**PROMPT:**
Copy out exactly the lines below that run from the one holding "Hematoxylin and eosin (H&E) whole-slide" to the one holding "- pathologist's review", keeping both of those lines and no others.

**SOURCE INFORMATION:**
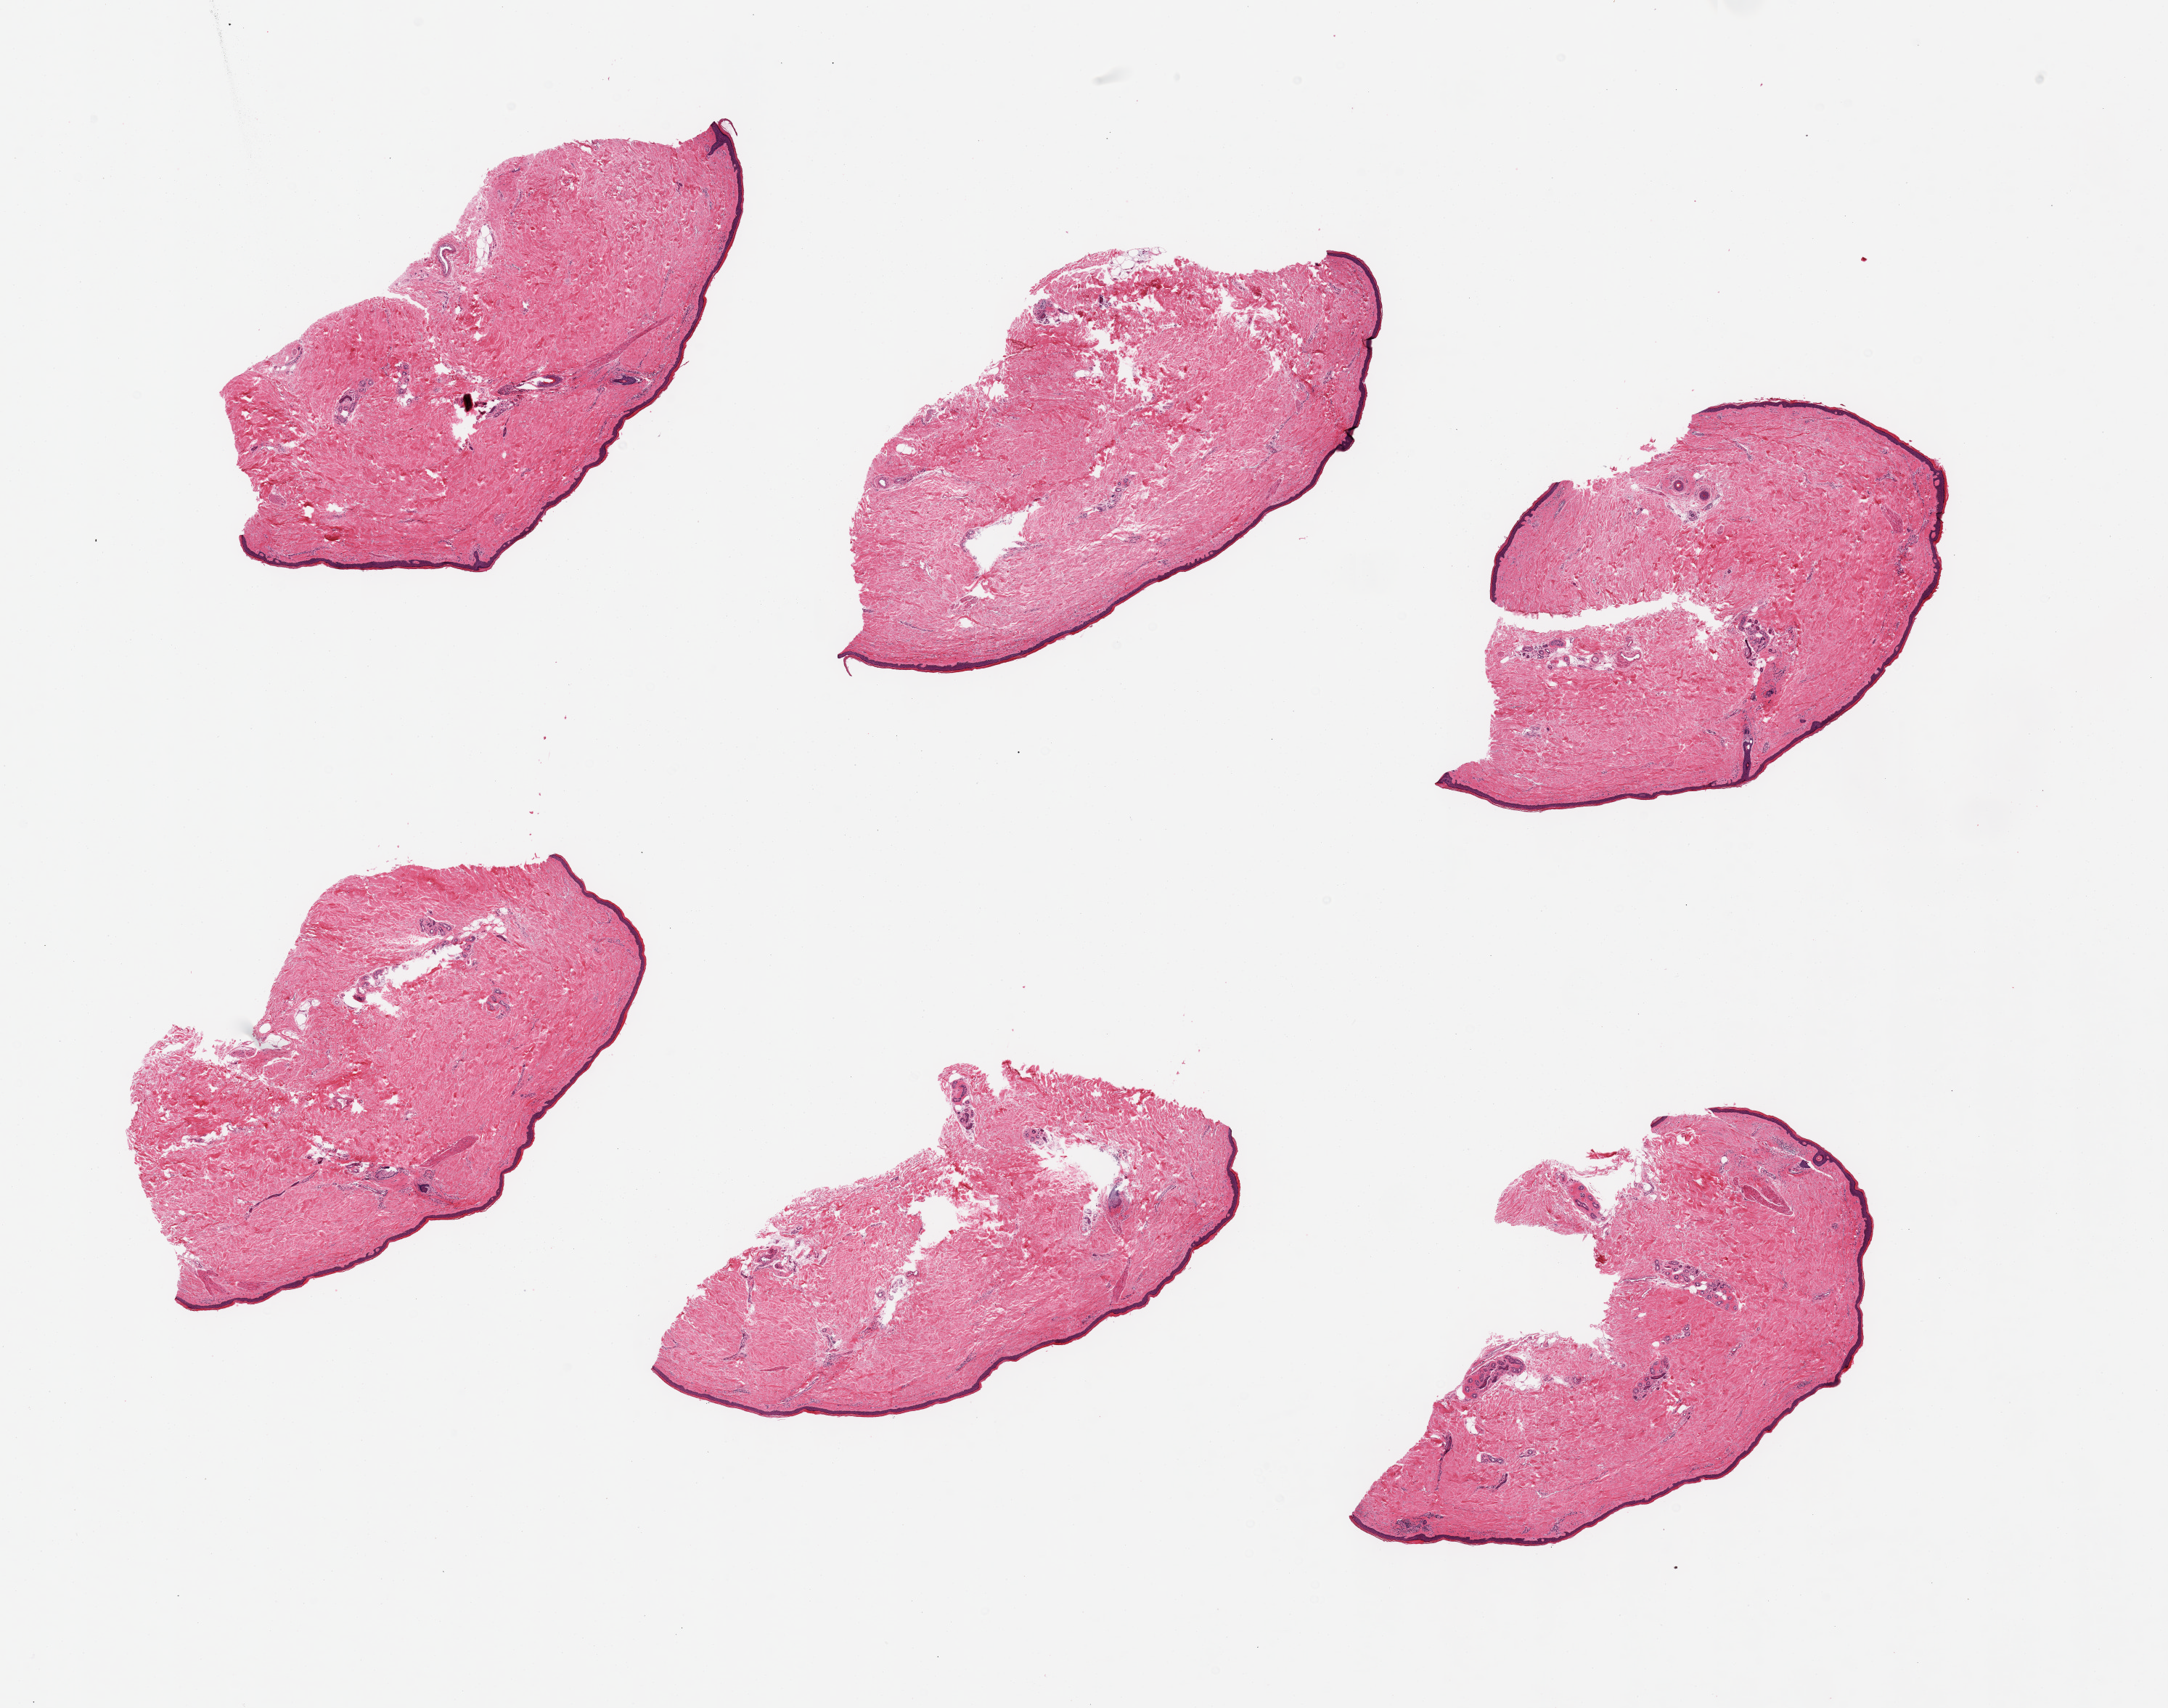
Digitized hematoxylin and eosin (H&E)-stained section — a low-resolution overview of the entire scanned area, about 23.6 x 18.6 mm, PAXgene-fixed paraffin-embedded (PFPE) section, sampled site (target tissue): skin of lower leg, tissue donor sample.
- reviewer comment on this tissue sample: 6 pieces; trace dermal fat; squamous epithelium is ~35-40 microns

---

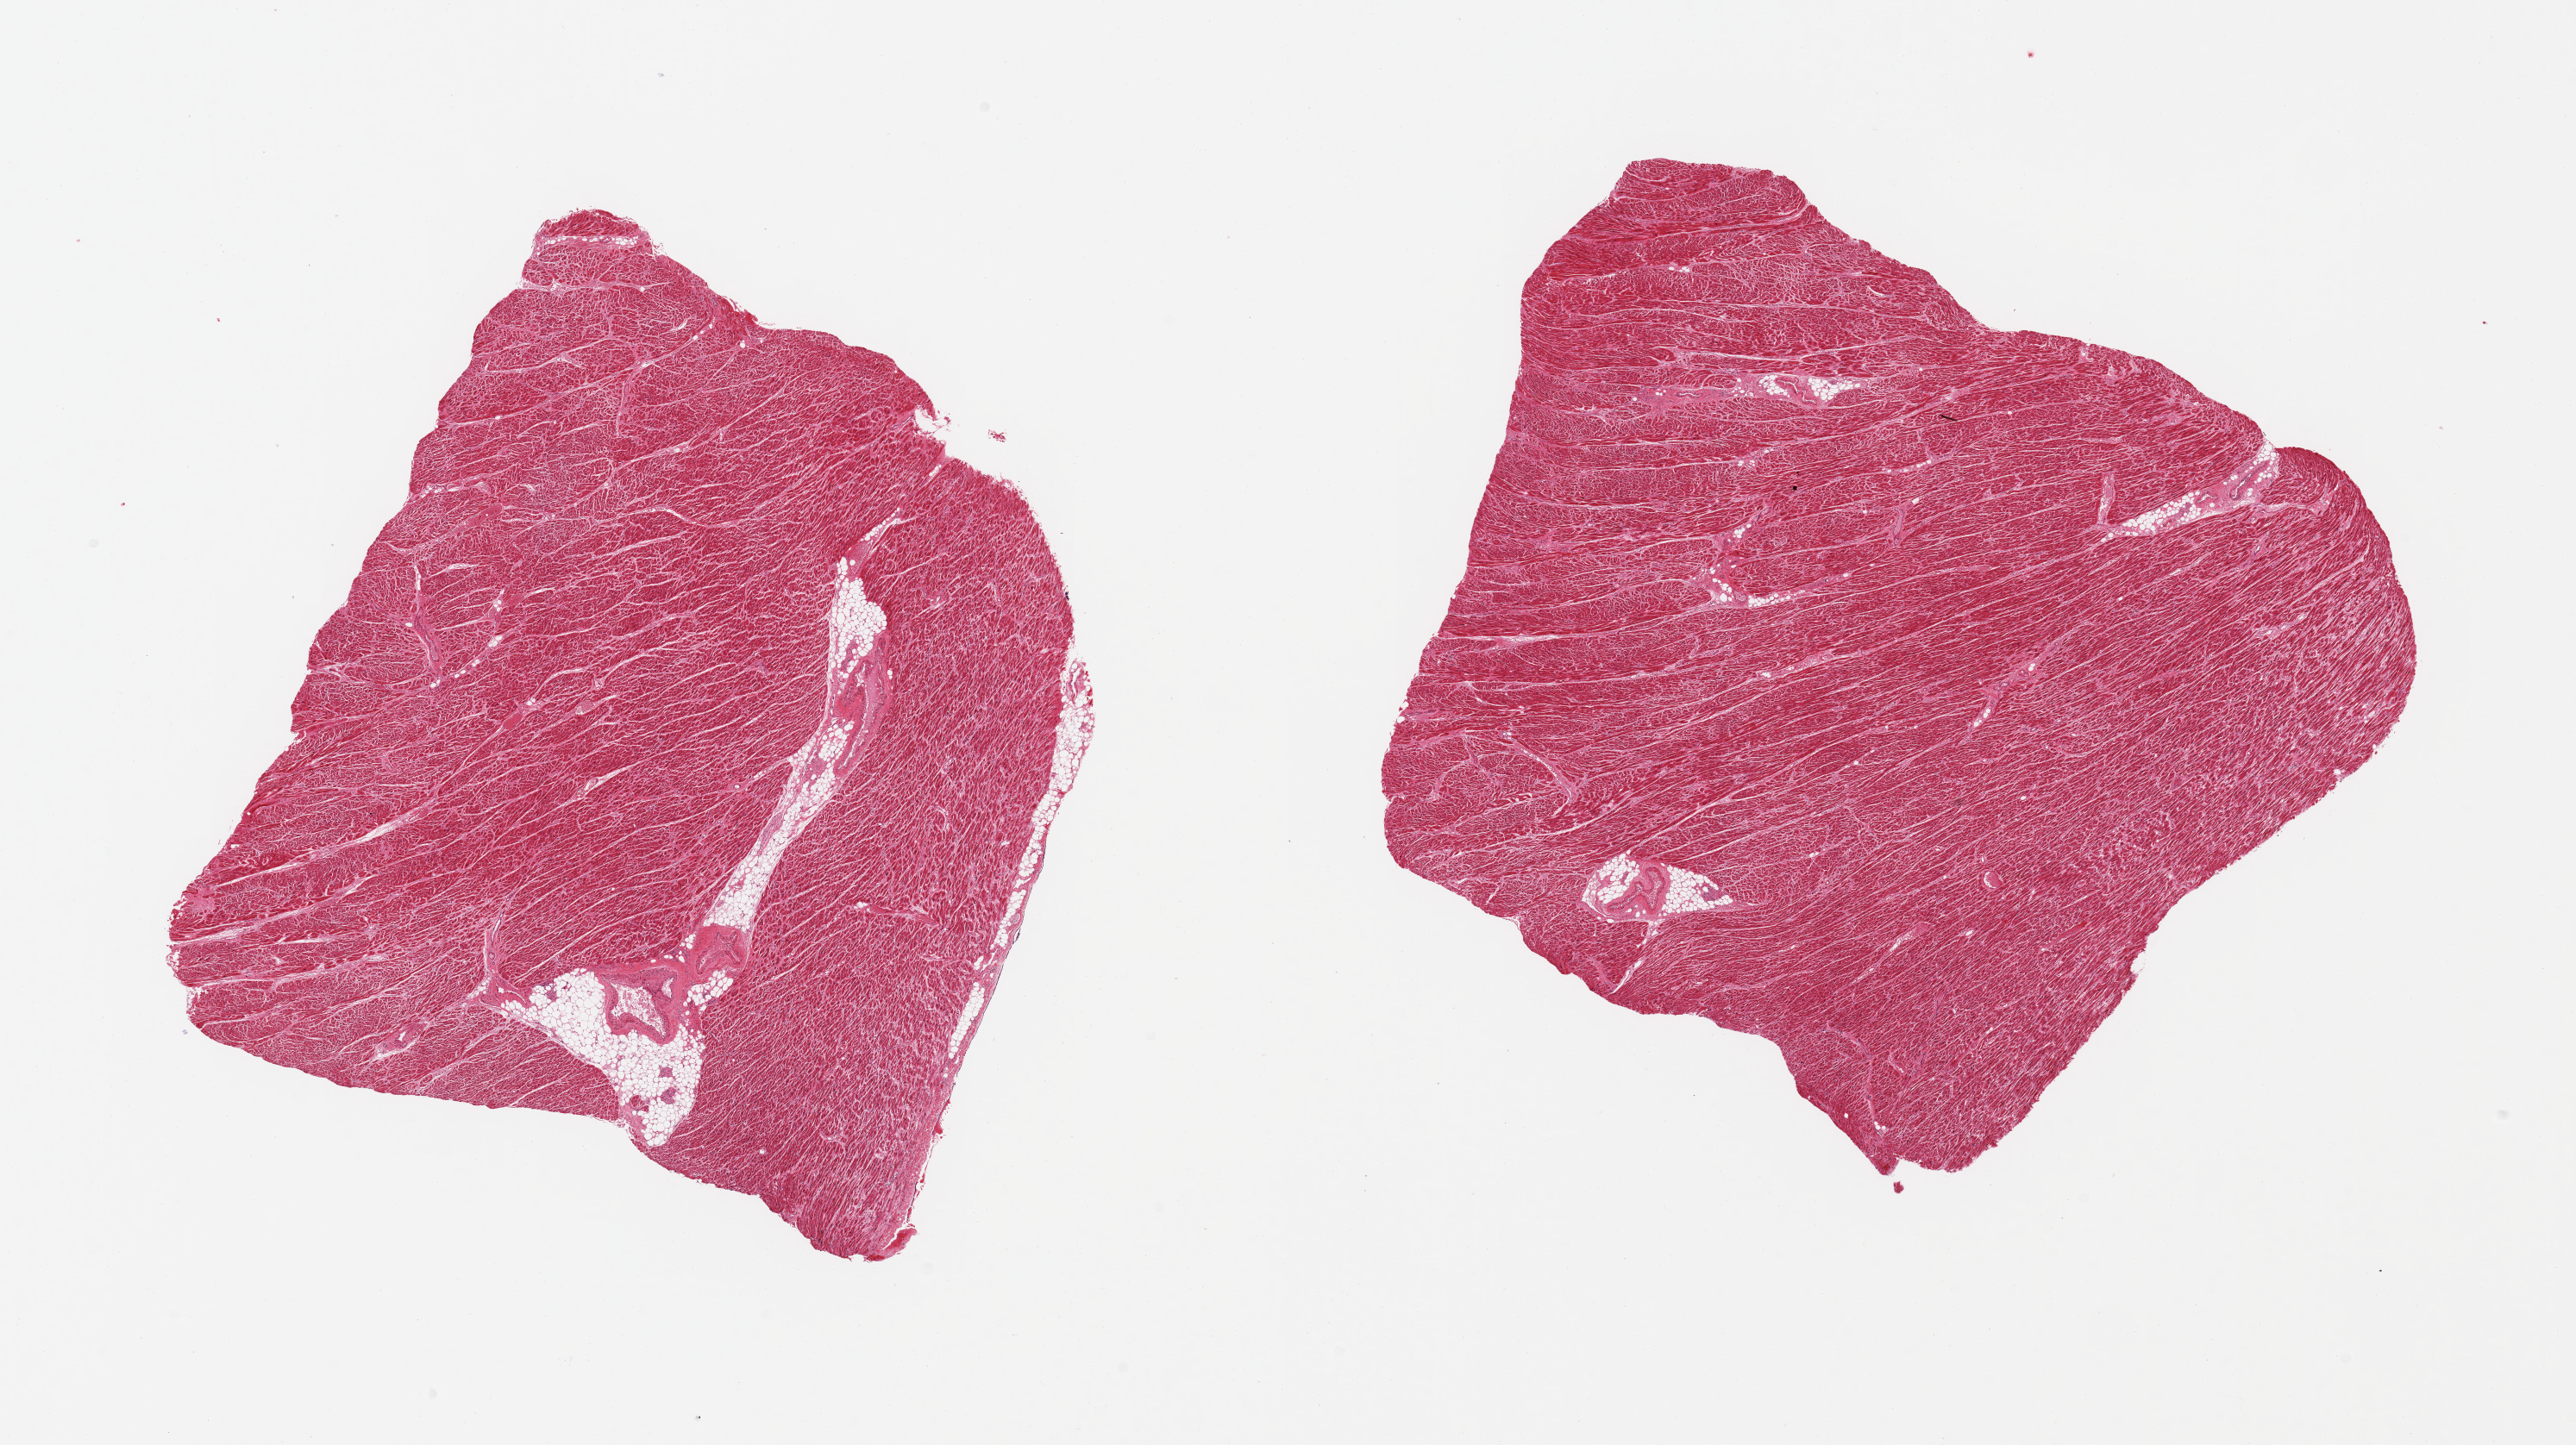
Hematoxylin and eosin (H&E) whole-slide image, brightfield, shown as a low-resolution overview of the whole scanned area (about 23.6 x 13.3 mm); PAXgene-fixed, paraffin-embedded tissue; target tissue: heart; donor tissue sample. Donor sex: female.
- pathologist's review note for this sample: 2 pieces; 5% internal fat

**YOUR SOLUTION:**
Hematoxylin and eosin (H&E) whole-slide image, brightfield, shown as a low-resolution overview of the whole scanned area (about 23.6 x 13.3 mm); PAXgene-fixed, paraffin-embedded tissue; target tissue: heart; donor tissue sample. Donor sex: female.
- pathologist's review note for this sample: 2 pieces; 5% internal fat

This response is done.